For any $t_0 \in [a, b]$ and any $m \ge N$, $|x_N(t_0) - x(t_0)| \le |x_N(t_0) - x_m(t_0)| + |x_m(t_0) - x(t_0)|$ $(1)$.

We have that $|x_N(t_0) - x_m(t_0)| \le \rho(x_N, x_m) < \frac{\varepsilon}{3}$.

Since $x(t_0) = \lim_{m\to\infty}x_m(t_0)$, and $(1)$ holds for any $m \ge N$, we can find large enough $m$ such that $|x_m(t_0) - x(t_0)| < \frac{\varepsilon}{3}$

And so, $|x_N(t_0) - x(t_0)| \le |x_N(t_0) - x_m(t_0)| + |x_m(t_0) - x(t_0)| < \frac{\varepsilon}{3} + \frac{\varepsilon}{3} < \frac{2\varepsilon}{3}$. This holds for all $t_0 \in [a, b]$, thus, $\rho(x_N, x) = \max\limits_{a\le t \le b} |x_N(t) - x(t)| < \frac{2\varepsilon}{3}$.

Now we have that, $\rho(x_n, x) < \frac{\varepsilon}{3} + \rho(x_N, x) < \frac{\varepsilon}{3} + \frac{2\varepsilon}{3} = \varepsilon$.

We can conclude that $x_n \to x$ when $n \to \infty$.
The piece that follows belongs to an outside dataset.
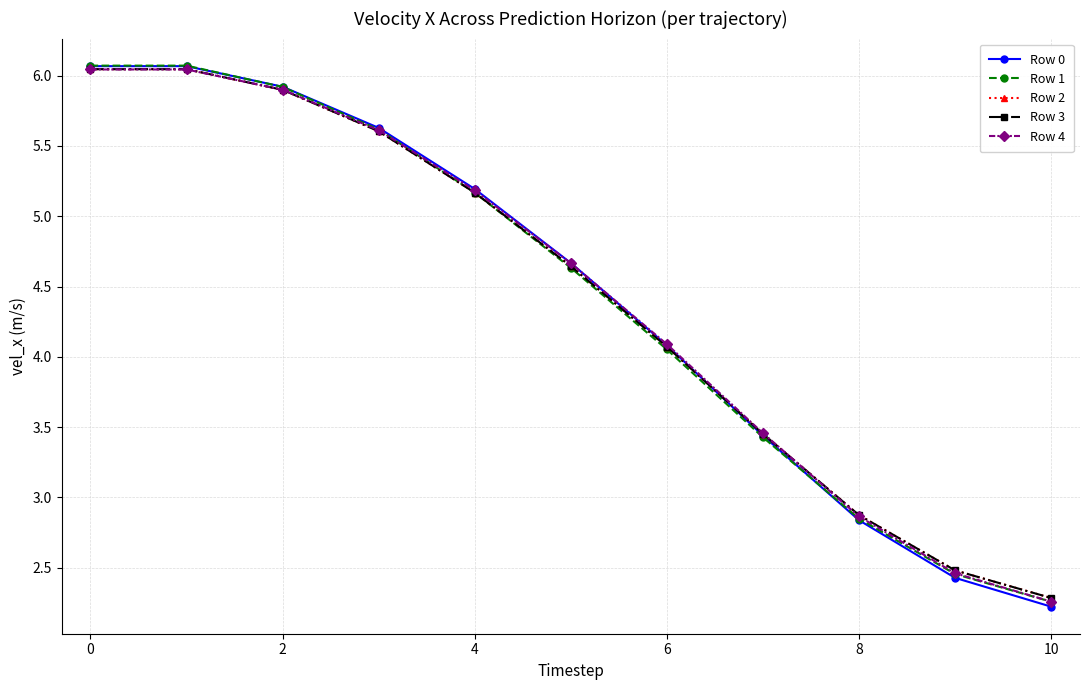

Is this an area chart (filled region under the line)?

No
I feel like all of them is correct. But then if that so, why bother going with such a long approach like the third proof. The second one is so straight-forward that it feels kinda deceptive. Hope that someone can explain which proof is correct. I appreciate your help a lot.

Answer 1

The first proof is fine. The third one is correct but uselessly complicated. The second one is flawed because "$N = \max\limits_{a \le t_0 \le b} N_{t_0}$" might not exist ($\{N_t\mid a\le t\le b\}$ might even be unbounded).